Mercerreyas

Volando en círculos

Lunes, 17 de abril de 2017

Cesky Krumlov

Cesky Krumlov

Cesky Krumlov es un dedal que se recorre en una hora.

Es fértil la tierra que se enhebra en tepes de césped, cereal aún joven, desde Jindrichuv Hradec hasta Trebon, aunque la fea estación de Veseli Nah Luznici se empeñe, por un pasajero momento, en estropear el sortilegio. Ni ella puede borrar de la retina la fabulosa imagen recién vivida de un conejo correteando por entre briznas de hierba que no ocultaba sus orejas erizadas, mientras un águila inmensa la observaba, posada a unos diez metros de distancia. Observaba a vistazos intermitentes tanto a presa como a artilugio metálico, asustadiza de la reacción de un caballo metálico que traquetea con sonoridad y del que no se fía ya que le pasa a un par de metros. El conejo, ya se sabe, es carne de cañón. Contrasta, un kilómetro más allá, con un corzo que hoza un campo de cereal imberbe en busca de raíces. Meditabundo, se hace patente que para tornar al desasosiego y la melancolía nada como las viejas estepas polacas que viví con mi madre, como aquellos documentales del segundo canal público estatal de televisión que entusiasmaban a mi viejo. Para tornar a la melancolía, solo su recuerdo tras ojos que se acomodan al cartel que acaba de formarse tras toscas letras rotuladas sobre fondo azul: Trebon.
A nada conocido en Europa recuerda esta ciudad porque, por una vez, no se atropellan los adjetivos para describir lo hermoso que me rodea. Al contrario, más bien, tras casas de una planta en medio de jardines ruinosos, donde la belleza salvaje formada por pétalos al viento de manzanos y magnolios en flor convierte la mugre en hálito de esperanza. Resta, enfrente de mí, una carretera mal bacheada sobre la que se trompican las ruedas de la maleta.

________________

▶ **La tarea**
Prolongue el relato de viaje por tierras checas a partir de su última frase, manteniendo el mismo tono.

▶ **Datos sin procesar**
________________

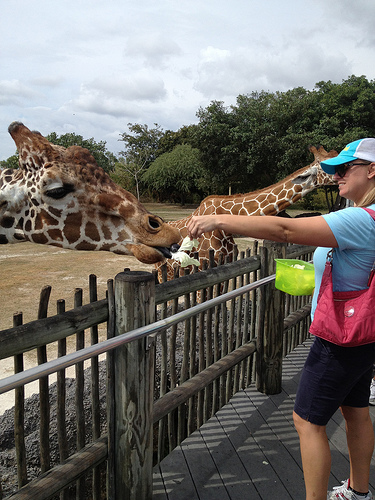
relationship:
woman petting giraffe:
[301, 147, 373, 374] [10, 122, 207, 284]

________________

▶ **Respuesta al ejercicio**
Trebon, bien al fondo, se despereza de súbito para transformarse en un lugar repleto de lagos, bicicletas y turistas risueños que cabalgan las segundas para devorar los primeros, henchidos de aire fresco que azota con furia, huyendo olvidadizos de una prisa ansiosa que debió acodarse en mi vagón hasta pasarse de largo esta estación. Tiene algo de empática la felicidad de los checos, asemejada en mi experiencia con la de los coreanos en Asia, todos ellos emocionados ante la posibilidad de vivir al aire libre. No obstante, se da el contrapunto, a mi entender, en que aquí la belleza de sus montes, algo tan común en otras latitudes, se mide por la dimensión y profundidad de sus estanques.
Lo pienso un segundo porque se hace difícil imaginar un pueblo europeo alejado de un río, aún más imaginar que, desgarrado por la mano del hombre, quepa un entorno en el que se pueda dibujar un puñado de estanques perfectos en los que peces y checos se han debido hermanar para hacer de las carpas de este lugar uno de los manjares más predilectos del país. Su reclamo aparece en restaurantes por doquier. Obliga el lugar, en consecuencia, a pasear, a dejarse mecer por árboles huesudos sobre pastizales o a postergarse ante las estatuas del conjunto neogótico que es el panteón de los Schwarzenberg, inconfundible bajo ese escudo macabro que muestra un cuervo picando el ojo de una calavera, tal y como lo vi transformado en tibias y peronés en el osario de Sedlec, en la cercana a Praga ciudad de Kutna Hora.
Aburrido de lo obvio, impresionado por lo turístico que es, cansado de caminar sin rumbo también, acabar en la parte antigua de Trebon vuelve a tañer la deliciosa melodía inconclusa que son los pueblos de Bohemia, como fue Jindrichuv Hradec, como serán Telc y Slavonice. Ajenas al invierno, permanentemente azoradas ante los ojos admirados de visitantes en un rubor que oscila por el caleidoscopio de Pantone, sus fachadas son poderosos imanes para ojos ya radiantes. Luego me sumerjo en el castillo, fortaleza que recuerda al de víspera, luego echo una foto aquí, otra allá, y luego, en un escalofrío, me vuelvo a subir la cremallera hasta el hocico porque la primavera aún está de gestación y sus avales, terrazas de bar ahora vacías, cheques sin portador.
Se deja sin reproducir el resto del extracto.